Kats mantan wali kota Bogor itu, hari Sabtu (hari kedua) pagi, ada 53 kepala daerah yang tidak ikut retreat.
Jumlah seluruh kepala daerah dari PDI-P ada 53. Tapi sebelumnya sudah ada 6 orang yang lapor tidak bisa ikut kerena sakit dan alasan lain, tapi bukan dari PDI-P.
Jadi diduga ada (6) banteng yang keburu nyeruduk masuk gerbang Akademi Militer.
Nyeruduk atau cuma keburu masuk ? Wallahu alam, perlu sedikit waktu untuk menelisik.
Siapa dan kenapa, juga belum terungkap.
Commander Call itu memang terlambat. Surat No. 7294 itu ditanda tangani sore tanggal 20 Februari.
Persis sore hari setelah Sekjen Hasto Kristiyanto ditahan KPK. Lalu surat itu baru disiarkan tanggal 21 persis tanggal para peserta harus masuk gerbang Akademi Militer Magelang.
Motivasi surat itupun tak perlu ditebak tebak, wong sudah jelas tersurat, berkaitan dengan telah ditahannya Sekjen Partai (bapak Hasto Kristiyanto).
Jadi secara kasat fikir sudah jelas PDI-P dan atau ibu Megawati sedang marah, tersinggung dan bingung. Ibarat banteng ketaton yang ngamuk, seruduk sana seruduk sini.
Memang rada aneh suraneh, yang nahan Hasto KPK , yang diboikot program Presiden Prabowo.
Padahal juga, retreat itu cuma sunnat doang. Taruhlah sunnat muakad. Sunnat yang sangat dianjurkan. Tapi tetap bukan Fardu. Kalaupun wajib , cuma Fardu kifayah. Dengan Fardu kifayah itu , kewajiban seseorang menjadi hilang jika sudah ada orang yang melakukan.
Sama sekali bukan Fardu Ain, kewajiban yang melekat pada orang perorang.
Tapi teman teman saya di grup Diskusi Ngadu Bako menilai tanduk banteng kurang nyeruduk.
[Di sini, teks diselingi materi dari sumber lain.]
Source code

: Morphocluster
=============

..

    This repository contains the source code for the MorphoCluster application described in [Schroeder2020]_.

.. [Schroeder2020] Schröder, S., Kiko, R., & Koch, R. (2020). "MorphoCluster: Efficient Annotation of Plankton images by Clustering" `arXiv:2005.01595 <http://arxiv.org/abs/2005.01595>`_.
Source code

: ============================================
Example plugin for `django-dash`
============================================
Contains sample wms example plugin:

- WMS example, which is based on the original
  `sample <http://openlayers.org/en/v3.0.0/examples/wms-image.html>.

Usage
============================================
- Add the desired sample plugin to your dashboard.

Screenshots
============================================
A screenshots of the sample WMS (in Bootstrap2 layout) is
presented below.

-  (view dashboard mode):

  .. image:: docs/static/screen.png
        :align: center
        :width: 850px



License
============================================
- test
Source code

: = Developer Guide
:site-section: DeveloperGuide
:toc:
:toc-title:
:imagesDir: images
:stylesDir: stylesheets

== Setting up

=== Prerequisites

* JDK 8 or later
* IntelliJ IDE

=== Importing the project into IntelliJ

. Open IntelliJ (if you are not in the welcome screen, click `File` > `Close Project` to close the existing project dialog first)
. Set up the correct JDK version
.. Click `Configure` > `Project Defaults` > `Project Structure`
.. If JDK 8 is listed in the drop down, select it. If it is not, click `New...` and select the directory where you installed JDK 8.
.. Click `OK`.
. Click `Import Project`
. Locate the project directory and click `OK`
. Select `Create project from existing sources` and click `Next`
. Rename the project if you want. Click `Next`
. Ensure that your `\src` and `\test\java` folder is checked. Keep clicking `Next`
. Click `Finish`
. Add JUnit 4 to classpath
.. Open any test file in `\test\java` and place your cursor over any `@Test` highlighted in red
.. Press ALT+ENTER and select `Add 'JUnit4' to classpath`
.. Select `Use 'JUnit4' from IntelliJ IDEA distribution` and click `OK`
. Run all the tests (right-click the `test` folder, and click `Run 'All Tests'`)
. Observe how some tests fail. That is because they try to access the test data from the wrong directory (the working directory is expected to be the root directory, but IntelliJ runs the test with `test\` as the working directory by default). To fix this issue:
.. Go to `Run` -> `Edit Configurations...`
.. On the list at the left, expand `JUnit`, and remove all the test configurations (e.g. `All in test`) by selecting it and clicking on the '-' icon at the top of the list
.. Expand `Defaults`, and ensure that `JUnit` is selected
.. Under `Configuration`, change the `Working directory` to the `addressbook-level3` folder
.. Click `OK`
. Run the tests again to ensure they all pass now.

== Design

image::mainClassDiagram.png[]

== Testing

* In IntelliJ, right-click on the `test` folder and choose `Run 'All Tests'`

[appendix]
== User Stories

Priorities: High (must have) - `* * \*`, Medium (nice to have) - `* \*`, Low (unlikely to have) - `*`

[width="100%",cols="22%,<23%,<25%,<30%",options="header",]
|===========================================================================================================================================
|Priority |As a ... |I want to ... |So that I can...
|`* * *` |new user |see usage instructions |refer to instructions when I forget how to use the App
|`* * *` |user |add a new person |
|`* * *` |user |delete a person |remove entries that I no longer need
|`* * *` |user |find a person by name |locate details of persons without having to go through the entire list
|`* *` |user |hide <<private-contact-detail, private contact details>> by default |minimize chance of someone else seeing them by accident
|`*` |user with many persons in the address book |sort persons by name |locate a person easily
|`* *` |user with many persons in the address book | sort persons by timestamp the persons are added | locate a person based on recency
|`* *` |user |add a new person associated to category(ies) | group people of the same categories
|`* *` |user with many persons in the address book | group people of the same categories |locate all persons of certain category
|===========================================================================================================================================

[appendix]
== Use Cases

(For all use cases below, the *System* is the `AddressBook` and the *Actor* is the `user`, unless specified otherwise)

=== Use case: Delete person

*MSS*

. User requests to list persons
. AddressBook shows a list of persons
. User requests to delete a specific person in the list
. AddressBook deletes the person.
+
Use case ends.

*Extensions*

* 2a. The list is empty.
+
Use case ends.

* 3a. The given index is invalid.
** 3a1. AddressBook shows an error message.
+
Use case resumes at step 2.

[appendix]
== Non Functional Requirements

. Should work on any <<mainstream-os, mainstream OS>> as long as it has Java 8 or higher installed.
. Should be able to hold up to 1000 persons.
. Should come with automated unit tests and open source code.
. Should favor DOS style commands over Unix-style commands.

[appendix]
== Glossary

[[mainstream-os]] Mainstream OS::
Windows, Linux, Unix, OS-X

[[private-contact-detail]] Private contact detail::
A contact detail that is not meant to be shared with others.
Kenapa tidak menolak pelantikan ?.
Nah kalau itu yang dilakukan baru namanya amuk banteng yang ketaton. Dan negara serta masyarakat akan terguncang.
Akibat cuma tak ikut retreat, paling paling cuma sedikit ketegangan dengan parlemen. Maklum ketua DPR kader PDI-P. Selain itu rencana pertemuan Megawati dengan Prabowo yang sedang dirancang pihak pihak, mungkin akan terganggu. Bahkan mungkin batal dilaksanakan.
PDI-P memang cuma sendirian di parlemen. Partai lain anblok semua ke KIM.
Tapi dengan 128 kursi yang dimiliki, PDI-P bisa mengguncang ruang sidang. Apalagi disana berkumpul banteng banteng ketaton.
Apapun adanya, teman teman di grup Diskusi Ngadu Bako tetap merasa peristiwa commander Call itu merupakan awal dari carut marut politik di negeri ini.
Kader kader PDI-P masih menunggu commander Call berikutnya.